TASK BRIEF — From the first line of the data through the line containing "pandemię, która zatrzymała", transcribe each line exactly. Pictures do not belong in the copy.

EXTRACTED DATA —
*** Begin section ***
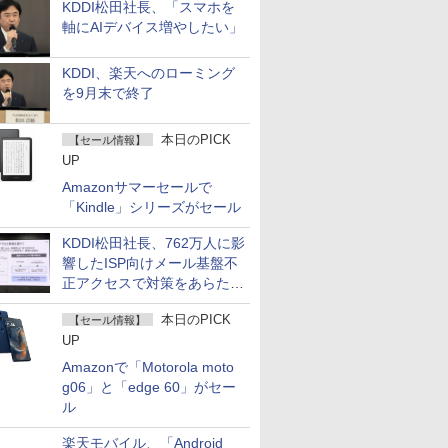
KDDI松田社長、「スマホを
軸にAIデバイス増やしたい」
KDDI、楽天へのローミング
を9月末で終了
本日のPICK
【セール情報】
UP
Amazonサマーセールで
「Kindle」シリーズがセール
KDDI松田社長、762万人に影
響したISP向けメール基盤不
正アクセスで対策をあらため
て説明
本日のPICK
【セール情報】
UP
Amazonで「Motorola moto
g06」と「edge 60」がセー
ル
楽天モバイル、「Android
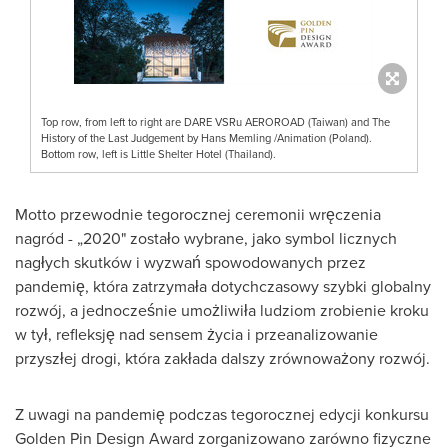
Top row, from left to right are DARE VSRu AEROROAD (Taiwan) and The
History of the Last Judgement by Hans Memling /Animation (Poland).
Bottom row, left is Little Shelter Hotel (Thailand).
Motto przewodnie tegorocznej ceremonii wręczenia
nagród - „2020" zostało wybrane, jako symbol licznych
nagłych skutków i wyzwań spowodowanych przez
pandemię, która zatrzymała dotychczasowy szybki globalny
rozwój, a jednocześnie umożliwiła ludziom zrobienie kroku
w tył, refleksję nad sensem życia i przeanalizowanie
przyszłej drogi, która zakłada dalszy zrównoważony rozwój.
Z uwagi na pandemię podczas tegorocznej edycji konkursu
Golden Pin Design Award zorganizowano zarówno fizyczne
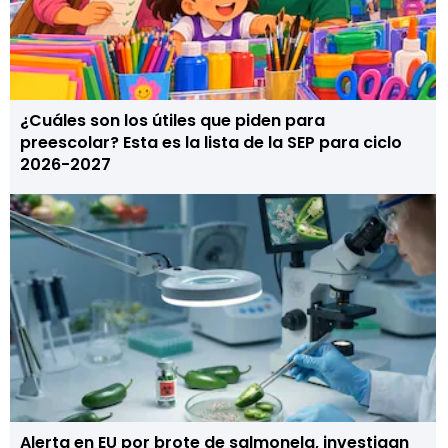
¿Cuáles son los útiles que piden para
preescolar? Esta es la lista de la SEP para ciclo
2026-2027
Alerta en EU por brote de salmonela, investigan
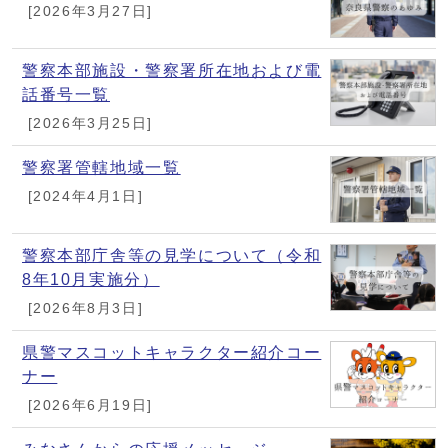
[2026年3月27日]
警察本部施設・警察署所在地および電
話番号一覧
[2026年3月25日]
警察署管轄地域一覧
[2024年4月1日]
警察本部庁舎等の見学について（令和
8年10月実施分）
[2026年8月3日]
県警マスコットキャラクター紹介コー
ナー
[2026年6月19日]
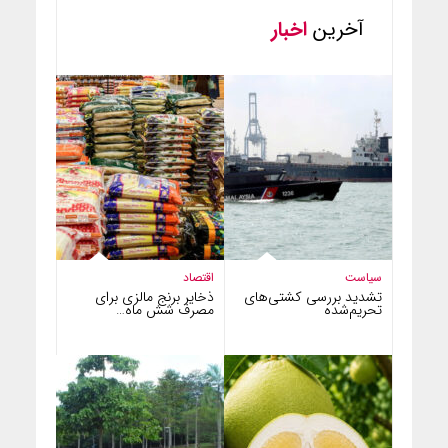
آخرین
اخبار
سیاست
اقتصاد
تشدید بررسی کشتی‌های
ذخایر برنج مالزی برای
تحریم‌شده
مصرف شش ماه…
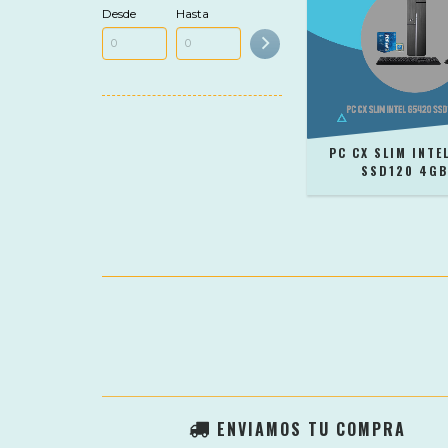
Desde
Hasta
PC CX SLIM INTE
SSD120 4GB
ENVIAMOS TU COMPRA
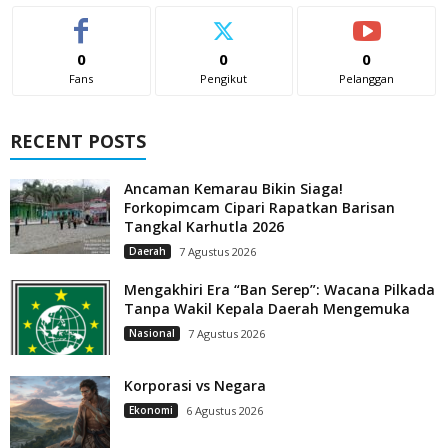
0
0
0
Fans
Pengikut
Pelanggan
RECENT POSTS
Ancaman Kemarau Bikin Siaga!
Forkopimcam Cipari Rapatkan Barisan
Tangkal Karhutla 2026
Daerah
7 Agustus 2026
Mengakhiri Era “Ban Serep”: Wacana Pilkada
Tanpa Wakil Kepala Daerah Mengemuka
Nasional
7 Agustus 2026
Korporasi vs Negara
Ekonomi
6 Agustus 2026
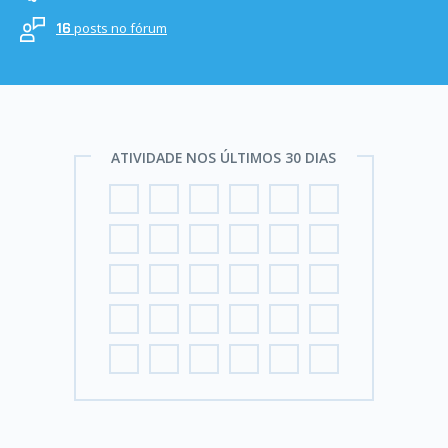
posts no fórum
16
ATIVIDADE NOS ÚLTIMOS 30 DIAS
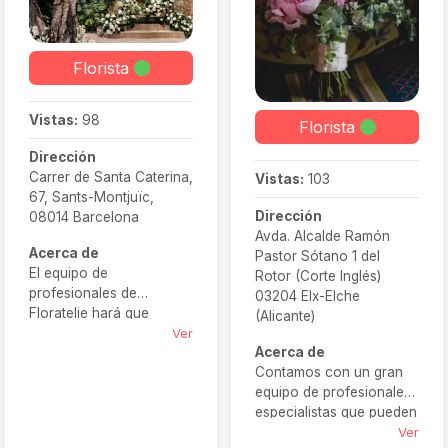
Florista
Vistas:
98
Florista
Dirección
Carrer de Santa Caterina,
Vistas:
103
67, Sants-Montjuïc,
Dirección
08014 Barcelona
Avda. Alcalde Ramón
Acerca de
Pastor Sótano 1 del
El equipo de
Rotor (Corte Inglés)
profesionales de
03204 Elx-Elche
Floratelie hará que
(Alicante)
vuestro gran día sea
Ver
Acerca de
inolvidable. Con una
Contamos con un gran
atención exquisita al
equipo de profesionales
detalle y un servicio de
especialistas que pueden
calidad, crearán arreglos
asesorarte con toda la
Ver
florales que superarán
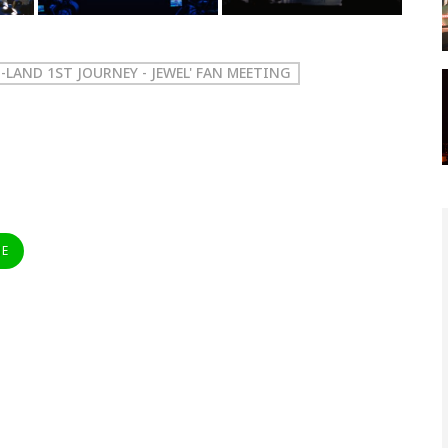
J-LAND 1ST JOURNEY - JEWEL' FAN MEETING
NE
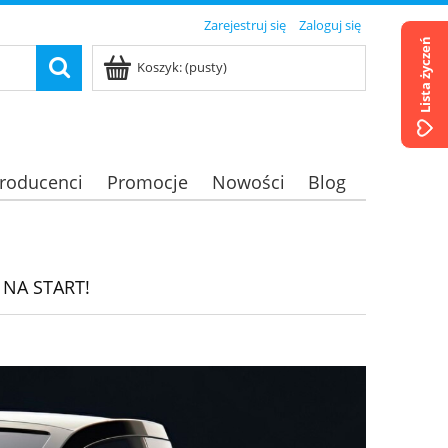
Zarejestruj się
Zaloguj się
Lista życzeń
Koszyk:
(pusty)
roducenci
Promocje
Nowości
Blog
 NA START!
*** End section ***
RESPONSE AREA —
KDDI松田社長、「スマホを
軸にAIデバイス増やしたい」
KDDI、楽天へのローミング
を9月末で終了
本日のPICK
【セール情報】
UP
Amazonサマーセールで
「Kindle」シリーズがセール
KDDI松田社長、762万人に影
響したISP向けメール基盤不
正アクセスで対策をあらため
て説明
本日のPICK
【セール情報】
UP
Amazonで「Motorola moto
g06」と「edge 60」がセー
ル
楽天モバイル、「Android
Top row, from left to right are DARE VSRu AEROROAD (Taiwan) and The
History of the Last Judgement by Hans Memling /Animation (Poland).
Bottom row, left is Little Shelter Hotel (Thailand).
Motto przewodnie tegorocznej ceremonii wręczenia
nagród - „2020" zostało wybrane, jako symbol licznych
nagłych skutków i wyzwań spowodowanych przez
pandemię, która zatrzymała dotychczasowy szybki globalny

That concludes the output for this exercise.